DEAR ABBY: I am a 61-year-old never-married woman with no kids. Most of my life was spent caring for my aging parents, working on my education (I have a master's degree) and saving for my future. I am financially stable. I own my house free and clear, own my car and have very little credit card debt. I have a good job I enjoy, a circle of friends and many activities. I took care of my parents because it was the right thing to do, and I was prepared for their deaths when their time came.
My brother (my only sibling) died unexpectedly one year to the day after my mother's passing. It was a terrible shock, and it has taken me the last two years to come to terms with his loss. My issue is with my brother's widow. We have never been close. There's no animosity, nor have there ever been any harsh words, but we never bonded.
My niece and I get along beautifully but, no matter how much I try, I can't seem to break through to my sister-in-law. She is very dismissive of my grief. She never calls and never asks about my life. She never visits or reaches out in any way. She's responsive and kind when I do, but the communications are one-sided.

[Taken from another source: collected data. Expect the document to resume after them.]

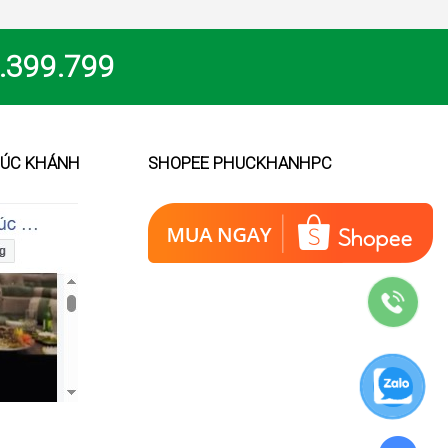
.399.799
HÚC KHÁNH
SHOPEE PHUCKHANHPC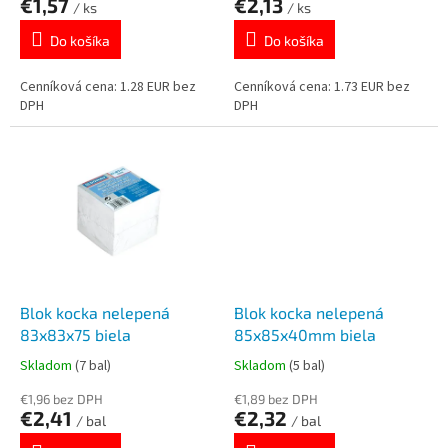
€1,57
€2,13
v
/ ks
/ ks
Do košíka
Do košíka
Cenníková cena: 1.28 EUR bez
Cenníková cena: 1.73 EUR bez
DPH
DPH
Blok kocka nelepená
Blok kocka nelepená
83x83x75 biela
85x85x40mm biela
Skladom
(7 bal)
Skladom
(5 bal)
€1,96 bez DPH
€1,89 bez DPH
€2,41
€2,32
/ bal
/ bal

I honestly wouldn't miss her if I didn't see her, but my loyalty to my brother and my desire to keep my niece out of the middle has kept me from distancing too much. Now that my parents and brother are gone, there are things I would like to pursue on my own. How much do I owe to her? -- FUTURE-THINKING IN TENNESSEE
DEAR FUTURE-THINKING: Your brother's widow may have been dealing with her own grief over the loss of her spouse and unable to handle yours. Be cordial to her, as she is to you, but go on with your life and relationships. Remember her on special occasions with a call, a card or an invitation. If you and your niece have a closer bond, those things should come naturally.
You have handled the responsibilities life handed you with grace and generosity. It is now time for you to enjoy your own life and worry less about the lives of others.